Kessler, autor de la ley
de la ayuda mutua.

Al mismo tiempo Kropotkin se distanciaba de la postura de los que no se sentían con fuerza de seguir el planteamiento radical nacido del darwinismo hasta sus últimas consecuencias. Los evolucionistas de su tiempo, al reconocer el origen animal del hombre, a lo sumo reconocían que con el invento de la historia el hombre abandonaba para siempre su mundo animal. Así pensaban los darwinistas como Alfred R. Wallace. Por el contrario, Kropotkin decía que lo mejor que puede hacer la izquierda para el hombre era ayudarle no a salir del reino de los animales sino a permanecer en él. En esto le avalaban sus propias experiencias de naturista adquiridas en sus viajes por la Rusia Oriental —no por el sur del Atlántico, como en Darwin—. Aunque menciona una conferencia del biólogo francés Espinas de 1881 en la que se interpreta a Darwin como un cooperativista, deja claro que los primeros en hacer esta lectura correcta del maestro fueron los rusos. Concretamente, el zoólogo Karl F. Kessler, de la Universidad de San Petersburgo, quien fue el primero en protestar en el congreso de los naturalistas rusos en enero de 1880 contra el abuso del concepto «lucha por la existencia». En la formulación de su tesis la ley de la ayuda mutua contó con el apoyo del zoólogo Alexey N. Severtsov, así como su amigo personal, Iván S. Poliakov. Todos estaban impresionados por la obra de Darwin, pero al observar la naturaleza siberiana y del sur de Rusia se preguntaban constantemente dónde estaría esa despiadada competencia entre los animales de la misma especie, que no encontraban por ningún sitio.

Severtsov y Poliakov, naturalistas rusos.

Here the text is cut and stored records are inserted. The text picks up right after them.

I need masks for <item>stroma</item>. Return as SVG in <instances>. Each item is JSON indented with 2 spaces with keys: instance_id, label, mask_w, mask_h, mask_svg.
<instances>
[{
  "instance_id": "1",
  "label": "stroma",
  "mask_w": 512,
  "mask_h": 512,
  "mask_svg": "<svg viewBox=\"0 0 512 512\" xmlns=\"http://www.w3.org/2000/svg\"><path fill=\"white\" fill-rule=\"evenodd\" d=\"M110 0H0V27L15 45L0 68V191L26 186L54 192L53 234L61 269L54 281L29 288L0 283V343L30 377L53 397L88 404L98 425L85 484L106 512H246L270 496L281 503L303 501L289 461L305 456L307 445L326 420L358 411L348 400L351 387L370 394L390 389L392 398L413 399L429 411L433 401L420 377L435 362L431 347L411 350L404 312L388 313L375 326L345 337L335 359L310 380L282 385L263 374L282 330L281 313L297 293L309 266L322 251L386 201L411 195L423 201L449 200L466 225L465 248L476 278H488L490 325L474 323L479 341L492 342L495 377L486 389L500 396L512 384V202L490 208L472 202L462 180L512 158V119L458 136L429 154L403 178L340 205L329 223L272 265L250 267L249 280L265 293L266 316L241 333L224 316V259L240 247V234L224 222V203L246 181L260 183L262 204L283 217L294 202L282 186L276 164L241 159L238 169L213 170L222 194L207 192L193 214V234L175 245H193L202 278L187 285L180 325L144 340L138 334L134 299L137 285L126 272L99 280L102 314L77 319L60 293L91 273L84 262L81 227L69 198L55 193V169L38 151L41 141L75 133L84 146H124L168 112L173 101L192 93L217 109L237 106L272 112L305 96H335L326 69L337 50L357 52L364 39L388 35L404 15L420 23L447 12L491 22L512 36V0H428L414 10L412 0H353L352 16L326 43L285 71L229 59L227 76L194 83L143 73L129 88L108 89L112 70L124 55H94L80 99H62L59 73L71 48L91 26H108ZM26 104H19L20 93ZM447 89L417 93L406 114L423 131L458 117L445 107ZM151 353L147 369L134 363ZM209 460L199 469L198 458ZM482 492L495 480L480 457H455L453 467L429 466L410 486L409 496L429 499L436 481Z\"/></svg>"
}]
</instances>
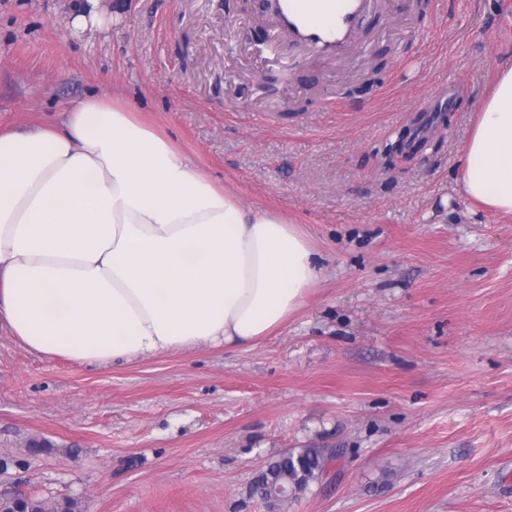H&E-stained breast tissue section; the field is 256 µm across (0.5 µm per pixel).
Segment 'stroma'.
<instances>
[{"label":"stroma","instance_id":"obj_1","mask_svg":"<svg viewBox=\"0 0 512 512\" xmlns=\"http://www.w3.org/2000/svg\"><path fill=\"white\" fill-rule=\"evenodd\" d=\"M336 64L257 0H0V126L105 94L244 206L301 225L316 286L272 336L107 368L0 330V495L82 512H266L292 448L339 454L284 512H512V214L459 187L512 0H389ZM98 1L87 0L84 9L73 17L71 26L75 31H85L101 24L102 19L97 11Z\"/></svg>","mask_w":512,"mask_h":512}]
</instances>
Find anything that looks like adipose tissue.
I'll return each instance as SVG.
<instances>
[{
    "label": "adipose tissue",
    "instance_id": "ef3b65f1",
    "mask_svg": "<svg viewBox=\"0 0 512 512\" xmlns=\"http://www.w3.org/2000/svg\"><path fill=\"white\" fill-rule=\"evenodd\" d=\"M0 129V325L30 350L109 366L254 345L319 280L299 225L243 206L120 99ZM464 194L512 214V66L461 152Z\"/></svg>",
    "mask_w": 512,
    "mask_h": 512
}]
</instances>
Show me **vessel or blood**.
Instances as JSON below:
<instances>
[{
	"mask_svg": "<svg viewBox=\"0 0 512 512\" xmlns=\"http://www.w3.org/2000/svg\"><path fill=\"white\" fill-rule=\"evenodd\" d=\"M375 0H279V29L325 58L343 56L356 42L362 17Z\"/></svg>",
	"mask_w": 512,
	"mask_h": 512,
	"instance_id": "1",
	"label": "vessel or blood"
}]
</instances>
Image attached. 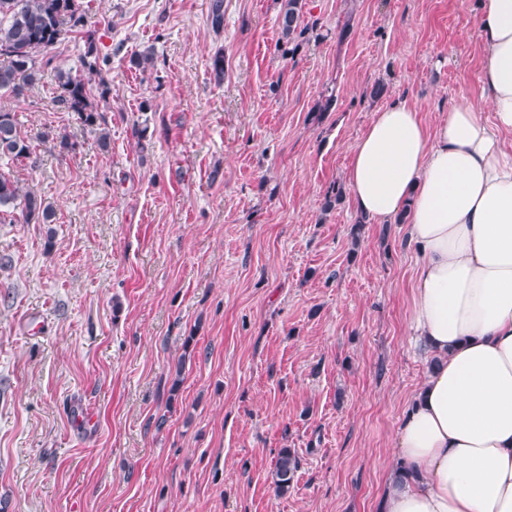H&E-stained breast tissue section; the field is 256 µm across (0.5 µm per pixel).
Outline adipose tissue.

Kropotkin sacó dos conclusiones de su lectura de Darwin. La primera: el origen prehumano de los sentimientos morales. El hombre no sólo procede del mundo animal sino que de este mundo se originan los instintos que dieron origen a la moral. Kropotkin piensa que el notable progreso de las Ciencias sociales a finales del siglo XIX le ofrece la posibilidad de demostrar que la incorporación de esos instintos a la organización de las sociedades humanas fue la base del progreso moral. Por fin —decía— no haría falta hablar de amor ni de la simpatía. Entre los humanos —como entre los animales— no hay ni lo primero ni lo segundo: solo hay solidaridad. La segunda tesis es que la mejor forma de organización política es el federalismo. Lo que a primera vista parecía ser una desinteresada defensa de Darwin frente a las malas interpretaciones de los social-darwinistas, acaba siendo la vuelta a la vieja utopía anarquista: lo mejor para el ser humano es deshacerse del Estado y volver a los tiempos de la comuna, que es lo mismo que volver al siglo XII, a los tiempos en que todo lo europeo era federalista, como dirá en una conferencia que es considerada la conclusión de su obra magna El apoyo mutuo.